A new deadly conclusion is foisted by an MIT study that alludes the rapid coronavirus transmission through the city subways and buses all over the city. The study investigates the implications of this type of transmission and how it works.
Mechanics of an unseen intruder in the subway and buses
The study is credited to the efforts of MIT economics professor and Massachusetts physician Jeffrey Harris, who pointed out the finer details of the coronavirus invasion, revealing it to others.
According to the professor, there is relation between the high number of people riding through subways and the rapid surge in infections. During these time, there were about 5 million people using public transportation.

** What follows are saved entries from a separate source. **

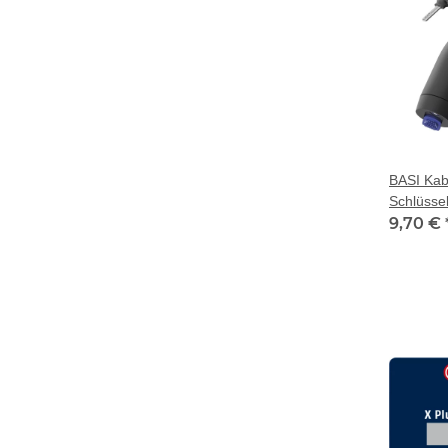
BASI Kab
Schlüsse
9,70 €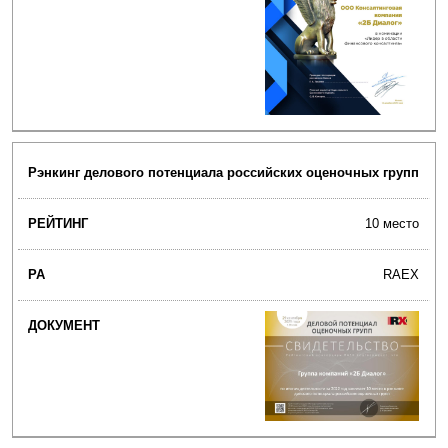
Рэнкинг делового потенциала российских оценочных групп
10 место
RAEX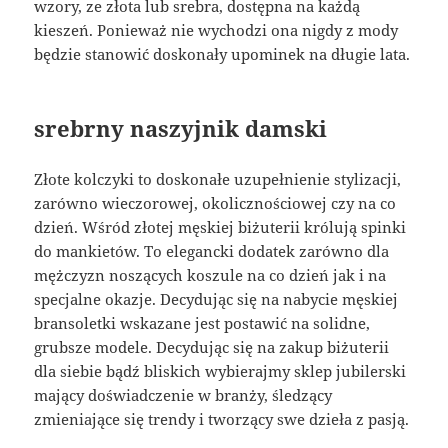
wzory, ze złota lub srebra, dostępna na każdą
kieszeń. Ponieważ nie wychodzi ona nigdy z mody
będzie stanowić doskonały upominek na długie lata.
srebrny naszyjnik damski
Złote kolczyki to doskonałe uzupełnienie stylizacji,
zarówno wieczorowej, okolicznościowej czy na co
dzień. Wśród złotej męskiej biżuterii królują spinki
do mankietów. To elegancki dodatek zarówno dla
mężczyzn noszących koszule na co dzień jak i na
specjalne okazje. Decydując się na nabycie męskiej
bransoletki wskazane jest postawić na solidne,
grubsze modele. Decydując się na zakup biżuterii
dla siebie bądź bliskich wybierajmy sklep jubilerski
mający doświadczenie w branży, śledzący
zmieniające się trendy i tworzący swe dzieła z pasją.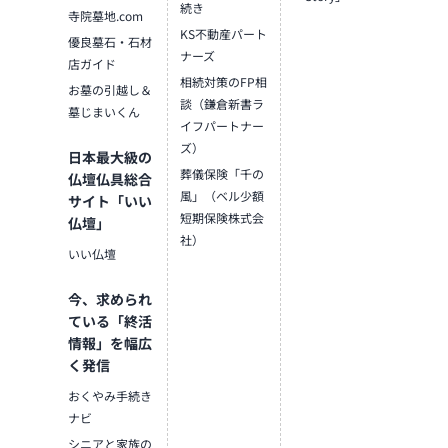
続き
寺院墓地.com
KS不動産パート
優良墓石・石材
ナーズ
店ガイド
相続対策のFP相
お墓の引越し＆
談（鎌倉新書ラ
墓じまいくん
イフパートナー
ズ）
日本最大級の
葬儀保険「千の
仏壇仏具総合
風」（ベル少額
サイト「いい
短期保険株式会
仏壇」
社）
いい仏壇
今、求められ
ている「終活
情報」を幅広
く発信
おくやみ手続き
ナビ
シニアと家族の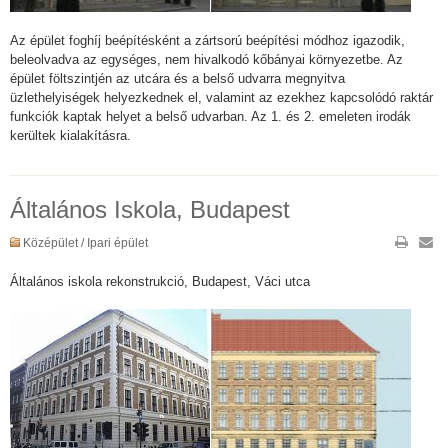
Az épület foghíj beépítésként a zártsorú beépítési módhoz igazodik,
beleolvadva az egységes, nem hivalkodó kőbányai környezetbe. Az
épület föltszintjén az utcára és a belső udvarra megnyitva
üzlethelyiségek helyezkednek el, valamint az ezekhez kapcsolódó raktár
funkciók kaptak helyet a belső udvarban. Az 1. és 2. emeleten irodák
kerültek kialakításra.
Általános Iskola, Budapest
Középület / Ipari épület
Általános iskola rekonstrukció, Budapest, Váci utca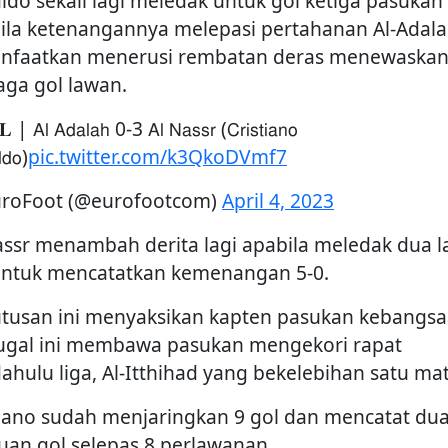
ldo sekali lagi meledak untuk gol ketiga pasukan
ila ketenangannya melepasi pertahanan Al-Adal
nfaatkan menerusi rembatan deras menewaska
aga gol lawan.
 | 𝖠𝗅 𝖠𝖽𝖺𝗅𝖺𝗁 0-3 𝖠𝗅 𝖭𝖺𝗌𝗌𝗋 (𝖢𝗋𝗂𝗌𝗍𝗂𝖺𝗇𝗈
𝖽𝗈)
pic.twitter.com/k3QkoDVmf7
roFoot (@eurofootcom)
April 4, 2023
assr menambah derita lagi apabila meledak dua l
untuk mencatatkan kemenangan 5-0.
tusan ini menyaksikan kapten pasukan kebangs
ugal ini membawa pasukan mengekori rapat
ahulu liga, Al-Itthihad yang bekelebihan satu mat
tiano sudah menjaringkan 9 gol dan mencatat du
uan gol selepas 8 perlawanan.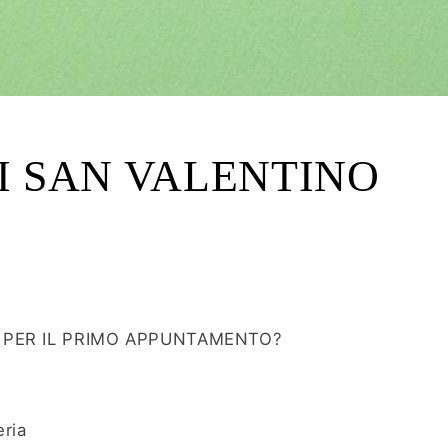
I SAN VALENTINO
 PER IL PRIMO APPUNTAMENTO?
eria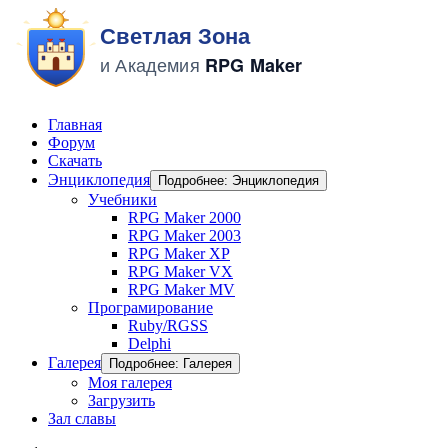
Главная
Форум
Скачать
Энциклопедия
Подробнее: Энциклопедия
Учебники
RPG Maker 2000
RPG Maker 2003
RPG Maker XP
RPG Maker VX
RPG Maker MV
Програмирование
Ruby/RGSS
Delphi
Галерея
Подробнее: Галерея
Моя галерея
Загрузить
Зал славы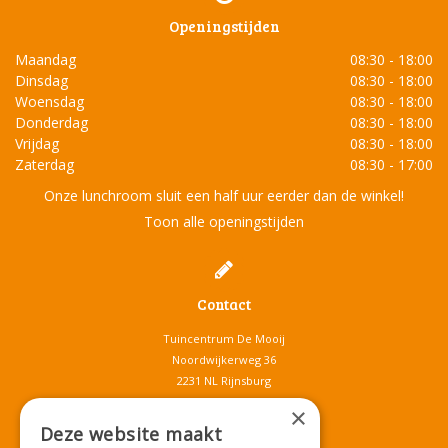
Openingstijden
Maandag
08:30 - 18:00
Dinsdag
08:30 - 18:00
Woensdag
08:30 - 18:00
Donderdag
08:30 - 18:00
Vrijdag
08:30 - 18:00
Zaterdag
08:30 - 17:00
Onze lunchroom sluit een half uur eerder dan de winkel!
Toon alle openingstijden
Contact
Tuincentrum De Mooij
Noordwijkerweg 36
2231 NL Rijnsburg
T.
071-4080959
×
E.
info@tuincentrumdemooij.nl
Deze website maakt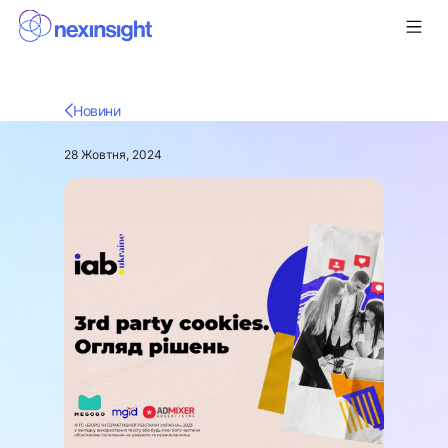
Новини
28 Жовтня, 2024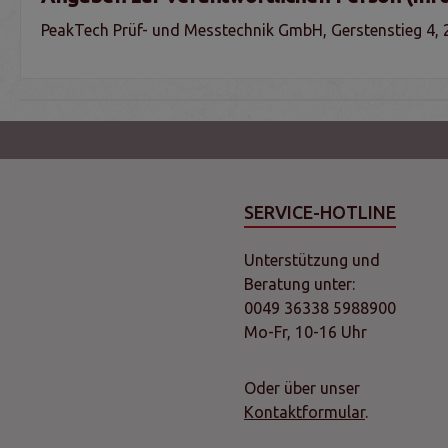
PeakTech Prüf- und Messtechnik GmbH, Gerstenstieg 4,
SERVICE-HOTLINE
Unterstützung und
Beratung unter:
0049 36338 5988900
Mo-Fr, 10-16 Uhr
Oder über unser
Kontaktformular
.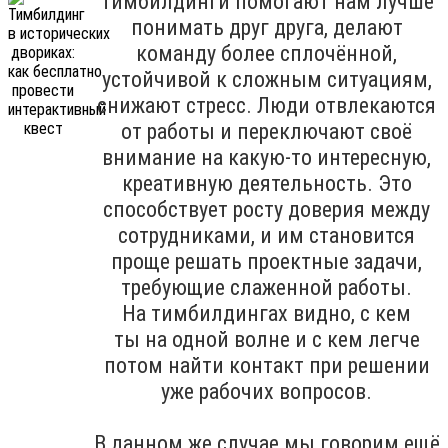
Тимбилдинги помогают нам лучше
понимать друг друга, делают
команду более сплочённой,
устойчивой к сложным ситуациям,
снижают стресс. Люди отвлекаются
от работы и переключают своё
внимание на какую-то интересную,
креативную деятельность. Это
способствует росту доверия между
сотрудниками, и им становится
проще решать проектные задачи,
требующие слаженной работы.
На тимбилдингах видно, с кем
ты на одной волне и с кем легче
потом найти контакт при решении
уже рабочих вопросов.
В данном же случае мы говорим ещё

Unfortunately, before this analysis, the factors of the study were a mere hypothesis. Even the WHO committed instrumental errors like advising not to wear masks. The WHO recanted it later.
Points of the studies hypothesis that matters.
The study gives an idea that the NYC's multi-tentacled subway system is what made the enormous cases and piled up bodies possible, and without it, the coronavirus epidemic in New York could not have infected as many and crippled the city as well.
The researchers found a strong correlation with the expansion of the contagion after they overlapped maps of subway turnstile entries that traced the coronavirus and where the cases are. It revealed that the local train lines spread the virus more efficiently than express lines.
Evidence like this enforces the need for social distancing, and stay at home orders that starve the virus. Another thing to think about is the Reciprocal seeding of infection that marks the hotspot in Midtown. In other words, reciprocal seeding just made things worse.
The West of Manhattan with bus hubs could have fed more avenues to spread the COVID-19 disease to more areas which are out of the reach of the subways? It seems that the coronavirus is efficient at finding ways to spread faster.
Bus hubs when combined with the subway system guarantees transference at any opportunity.
Overall, the study according to Harris, cannot explain all aspects about the spread of the COVID-19. He added based on current evidence, that the conditions of a rail car and bus are correct based on how the coronavirus spreads.
The author said there cannot be a comparable way to intervene like in the cholera outbreak in the mid-nineteenth century in London.